Hardy shot up. "Objection, Your Honor. No foundation. The witness is not a psychologist." This was kind of a lame objection, since the question was more about what arson inspectors observed than what was in the mind of arson suspects, but it sounded good, and the judge went for it.

"Sustained."

Rosen tried again. "Inspector Becker, among arson inspectors is it common knowledge that a person who sets a fire ...?"
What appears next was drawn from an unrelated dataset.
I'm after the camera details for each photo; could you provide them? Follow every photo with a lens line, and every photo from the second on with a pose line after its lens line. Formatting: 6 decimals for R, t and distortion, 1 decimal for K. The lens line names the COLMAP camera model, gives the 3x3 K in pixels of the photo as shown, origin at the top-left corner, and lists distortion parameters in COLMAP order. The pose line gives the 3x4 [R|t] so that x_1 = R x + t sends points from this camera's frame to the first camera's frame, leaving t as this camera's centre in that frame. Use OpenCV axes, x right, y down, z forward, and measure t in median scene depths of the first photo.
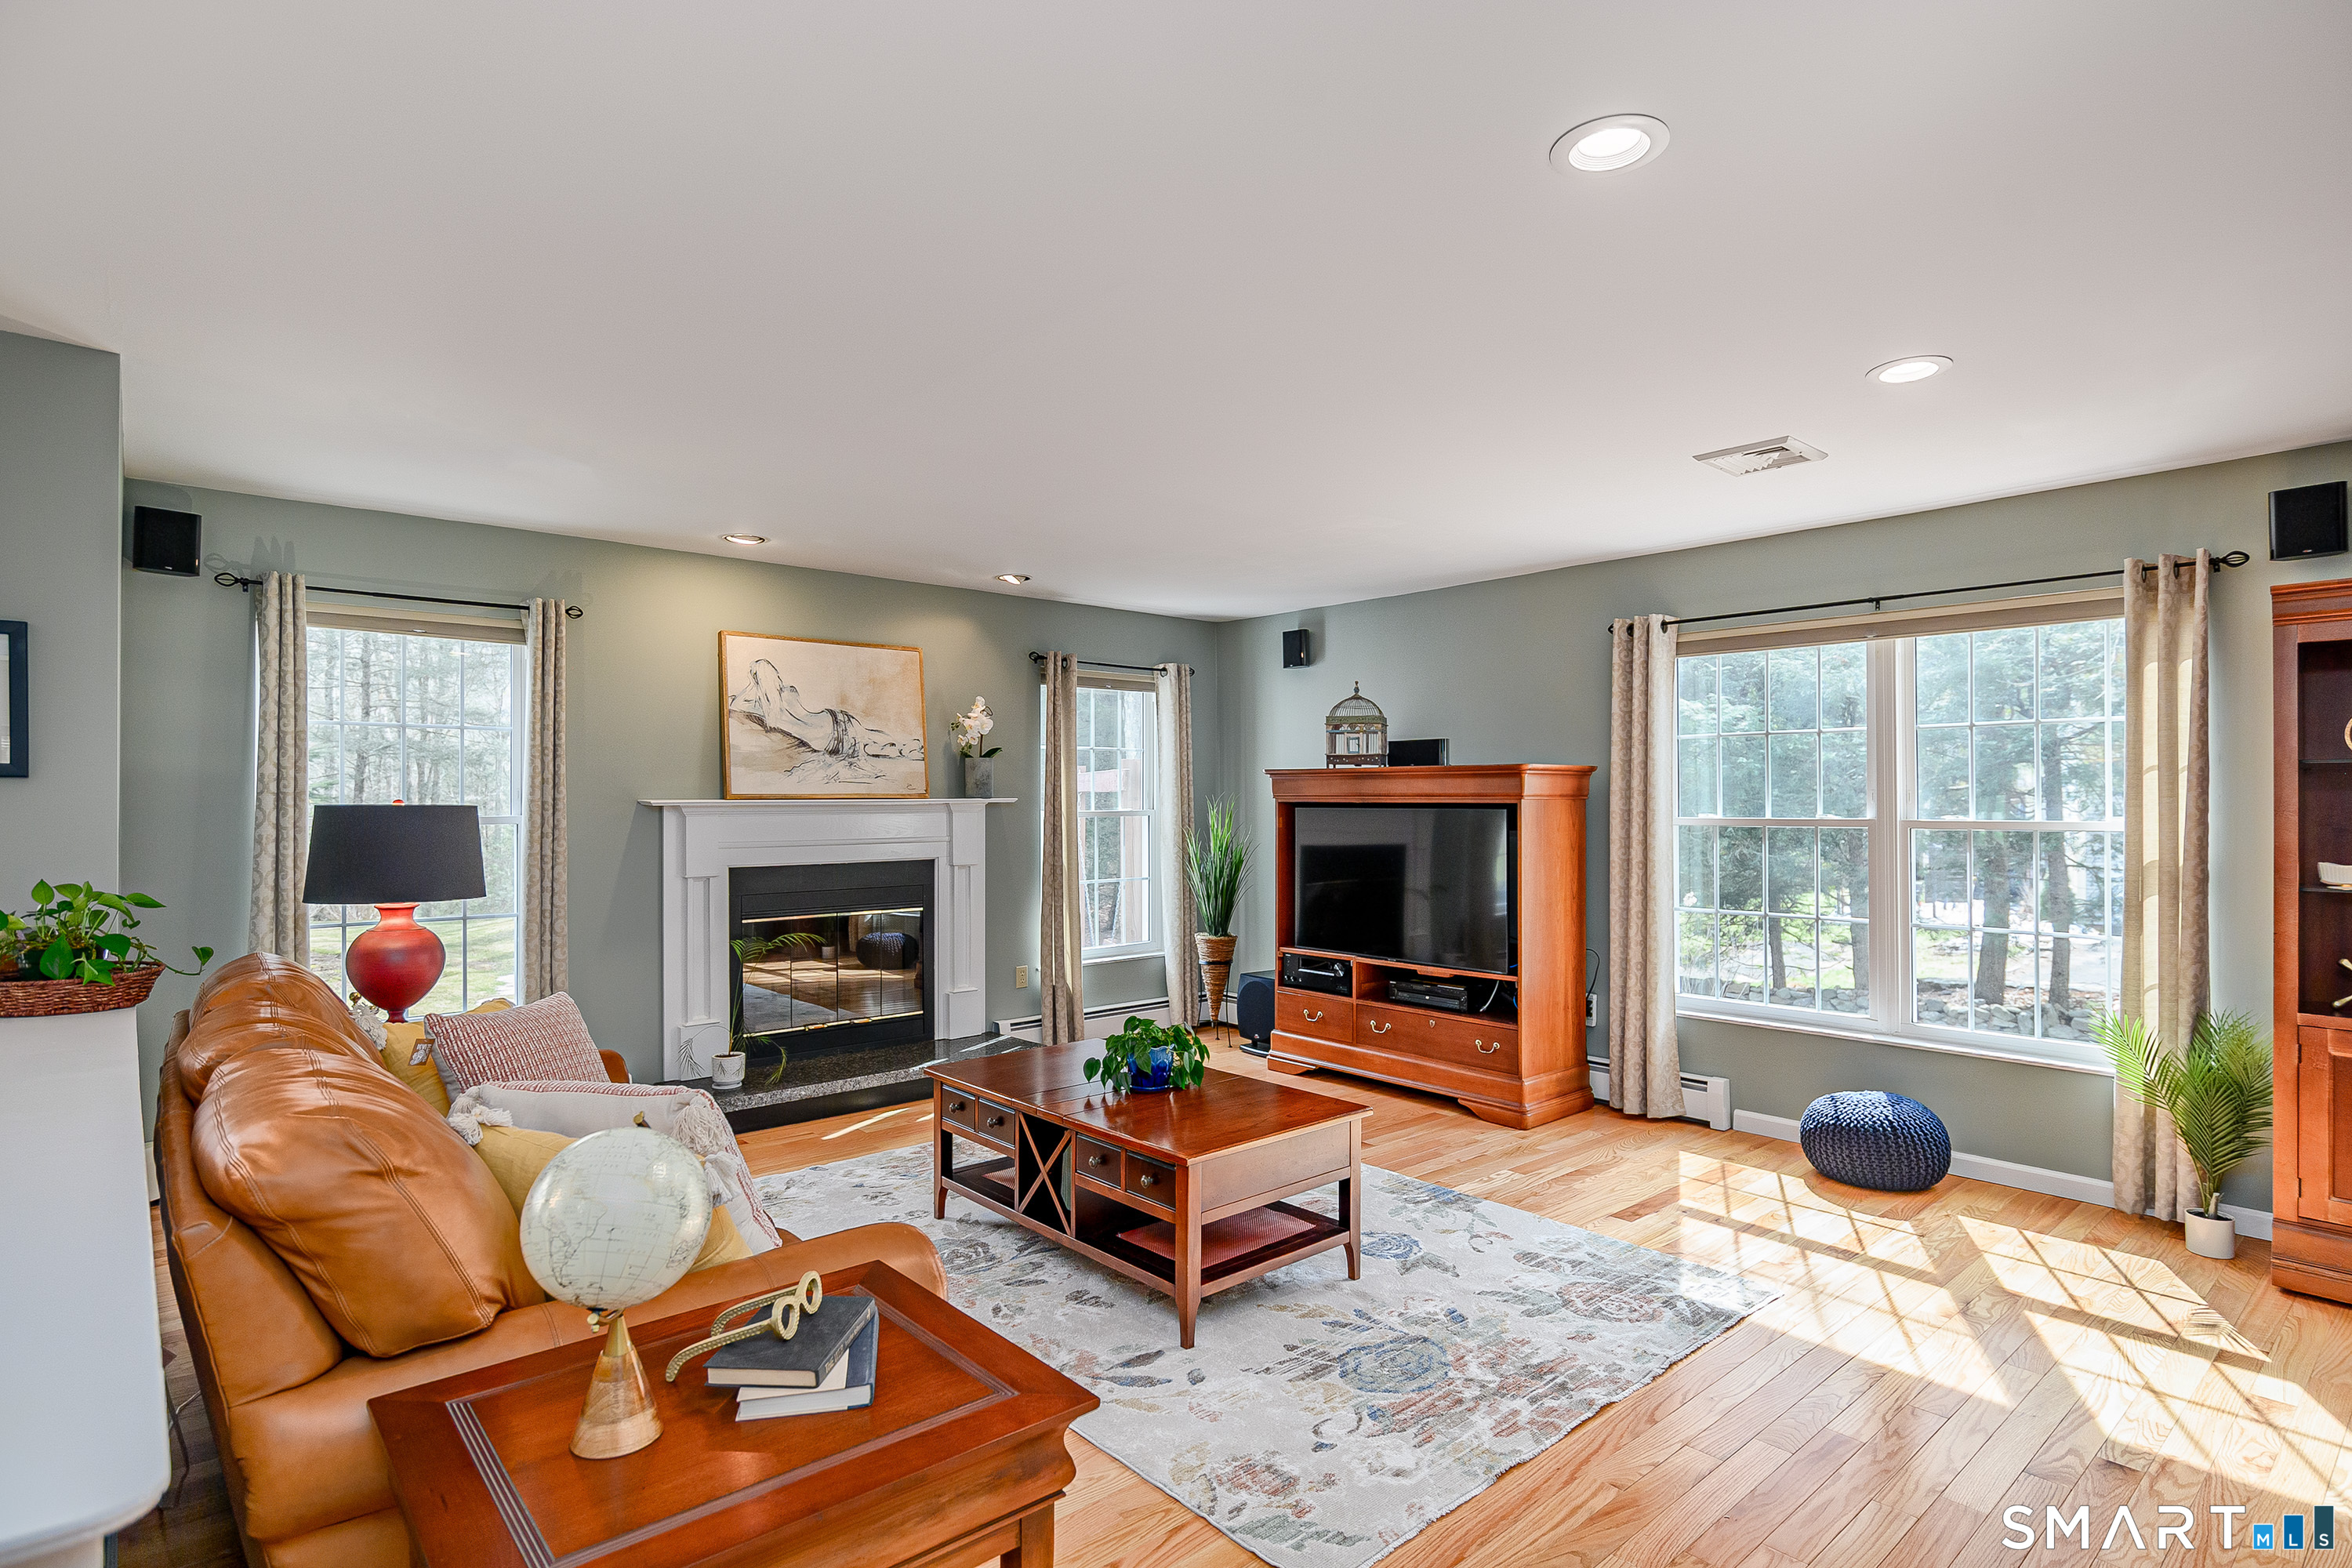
lens RADIAL K [[1197.5, 0, 1175.1], [0, 1197.5, 791.8], [0, 0, 1]] dist [-0.005099, 0.001118]
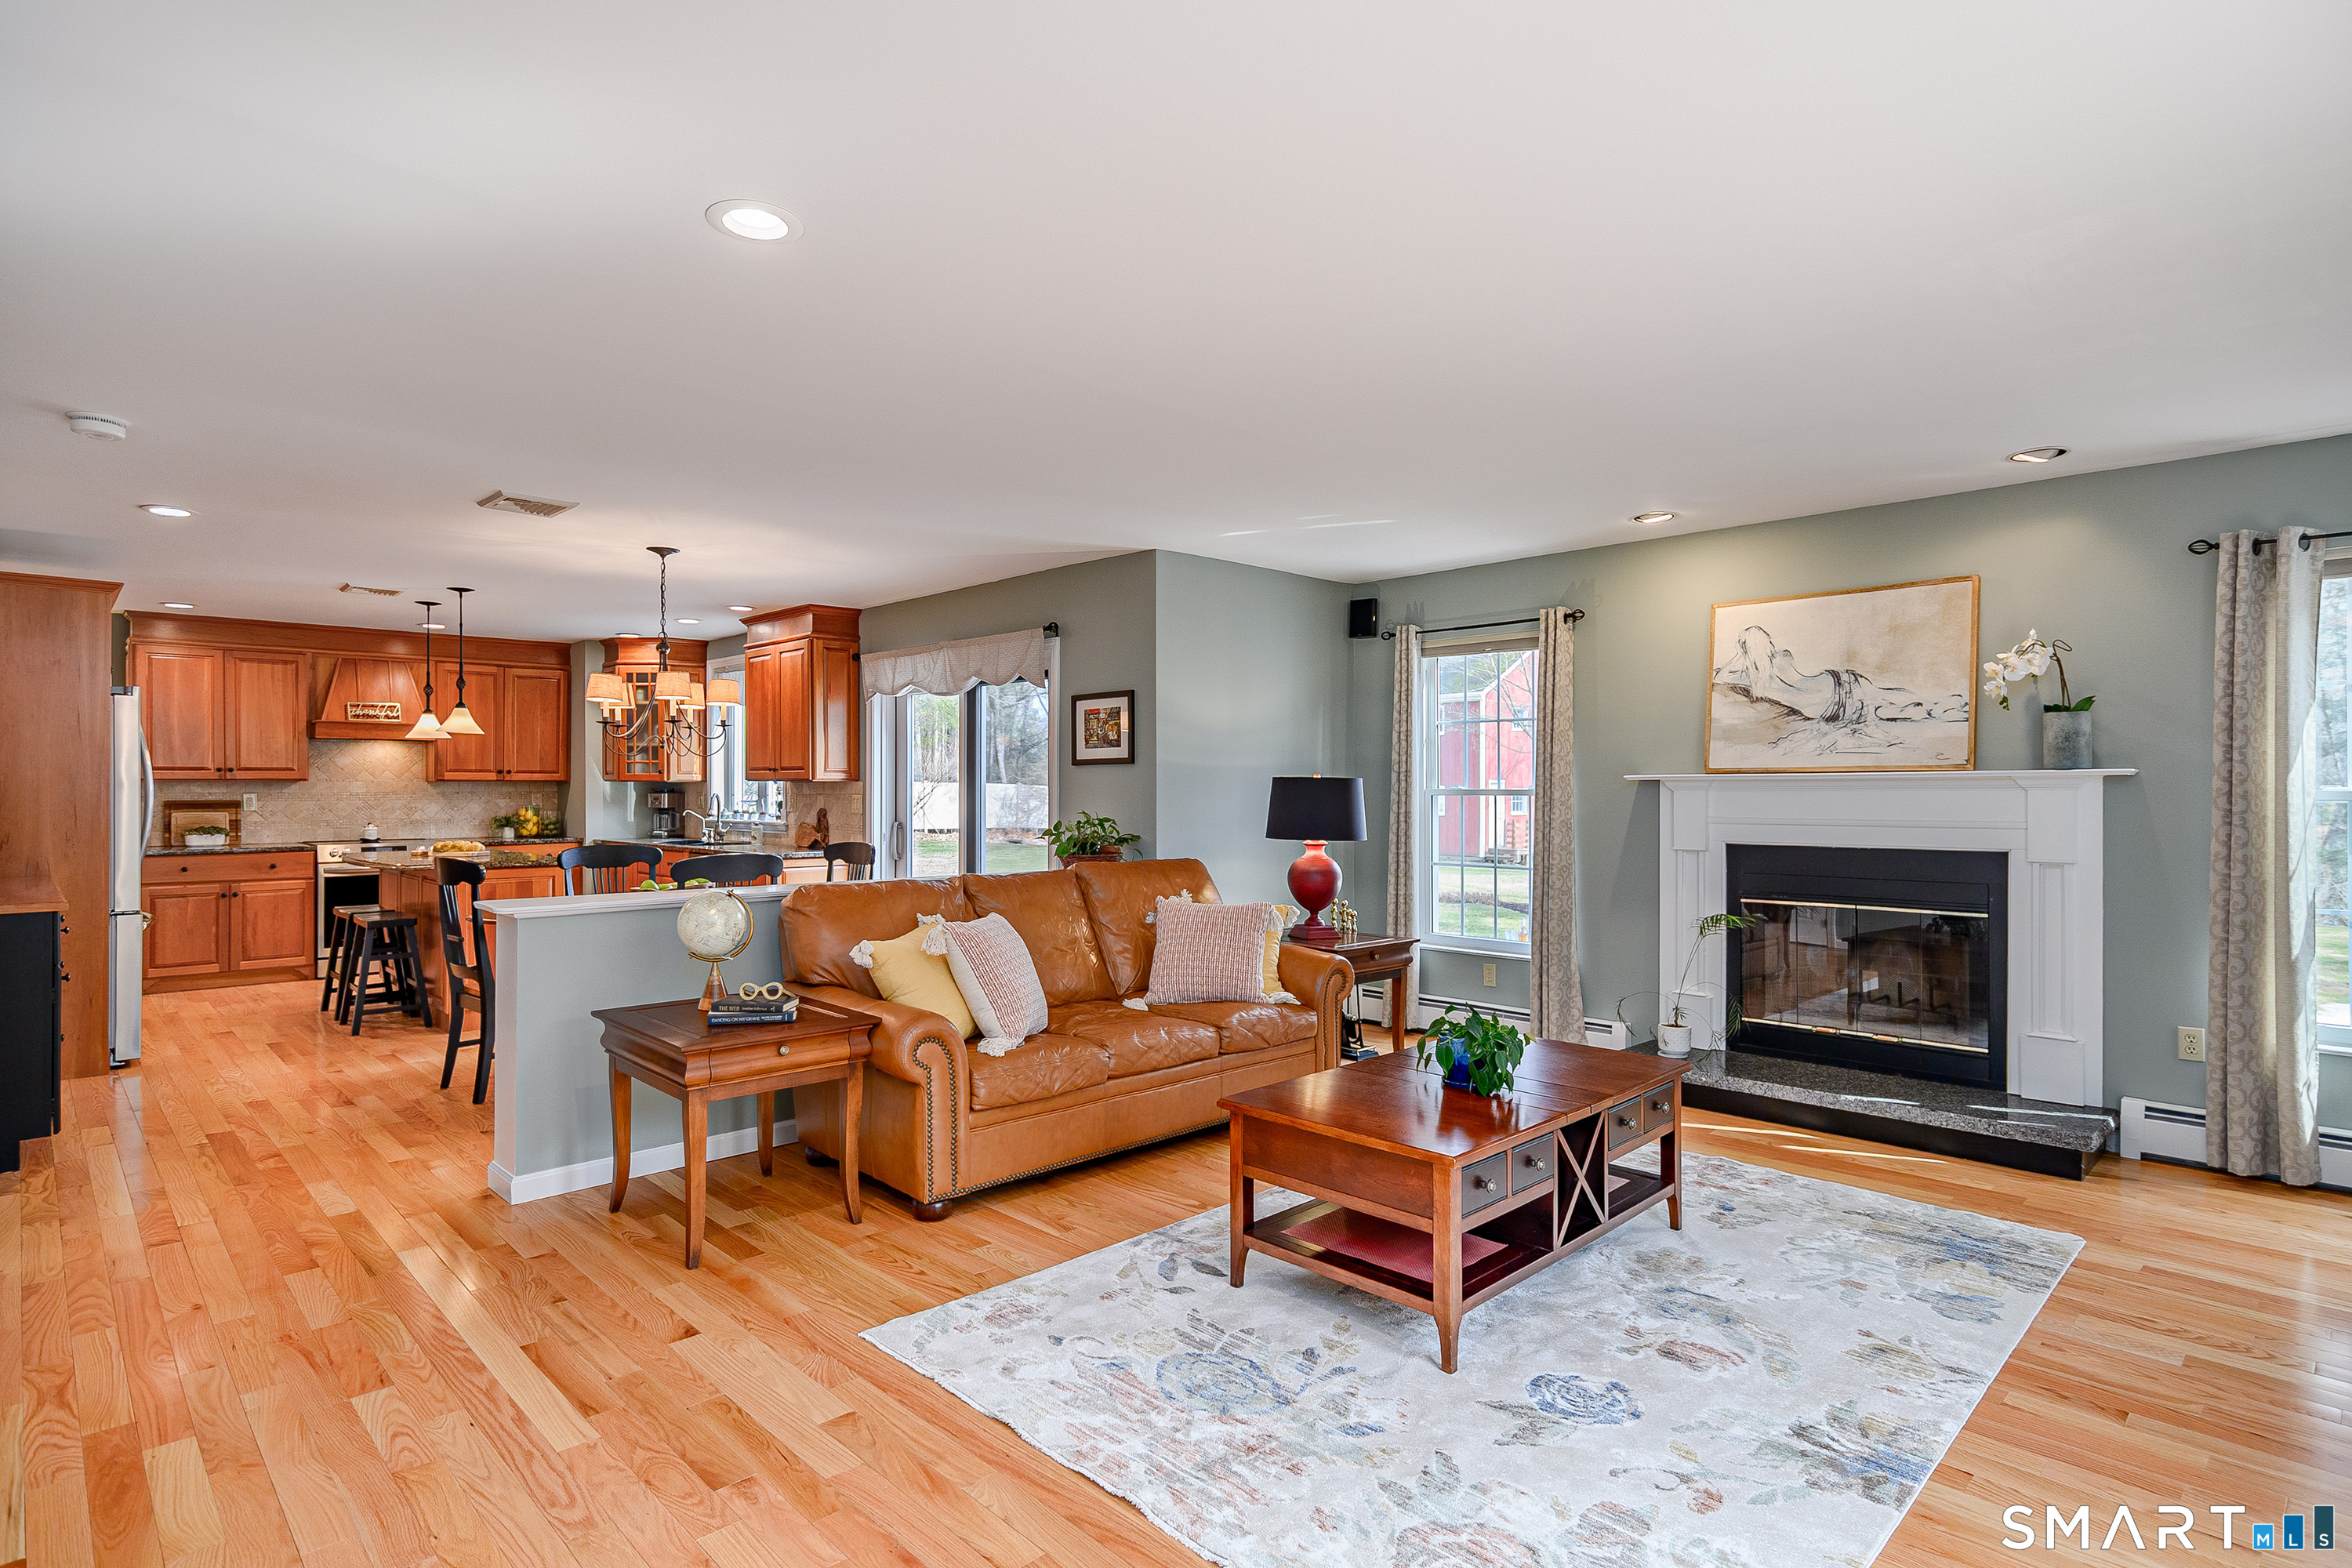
lens RADIAL K [[1197.5, 0, 1174.9], [0, 1197.5, 789.4], [0, 0, 1]] dist [-0.005099, 0.001118]
pose [[0.049960, 0.002038, -0.998749, 0.575088], [0.006139, 0.999978, 0.002347, 0.013697], [0.998732, -0.006248, 0.049946, 0.487813]]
Hardy wouldn't let him finish. "Objection! Hearsay and speculation."

"Sustained. Mr. Rosen, ask a specific question or drop this line."

"All right, Your Honor." Rosen stood still, all but mouthing his words first to make sure he got them right. "Inspector, in your own experience, have you personally ever identified and/or arrested an arsonist who had returned to a fire he or she had created?"

Hardy was on his feet. "Your Honor, I'm sorry, but I must object again."

But Rosen, this time, had made it narrow enough for the judge to accept. "Objection overruled. Go ahead, Mr. Rosen."

"Thank you, Your Honor."

Hardy caught a bit of a smirk in the prosecutor's face and, suddenly realizing his own blunder, he tightened down on the muscles in his jaw. By objecting time and again to Rosen's questions, he'd fallen for the prosecutor's bait, thus calling the jury's attention to an item they might otherwise have overlooked as unimportant. Now no one in the courtroom thought it was unimportant, and Hardy had no one to blame for that but himself.

Rosen asked the reporter to read back the question, which she did as Hardy lowered himself to his chair.

The answer, of course, was yes. Becker himself had personally had cases where arsonists had returned to or remained at the fire scene at least a dozen times.

"So now you were outside, across the street from the fire? Can you tell the jury what happened next?"

Hardy had seen this coming. He might have objected on relevance with some chance of being sustained this time, but he had a use in mind for the information.

Becker answered. "Yes, a woman saw that I was in a command position and she approached me and told me that she was related to the man who owned the burning house."

"Do you recognize that woman in this courtroom?"

"I do."

"Would you point her out for the jury, please?"

"Yes." He held out his hand. "Right there, at the table."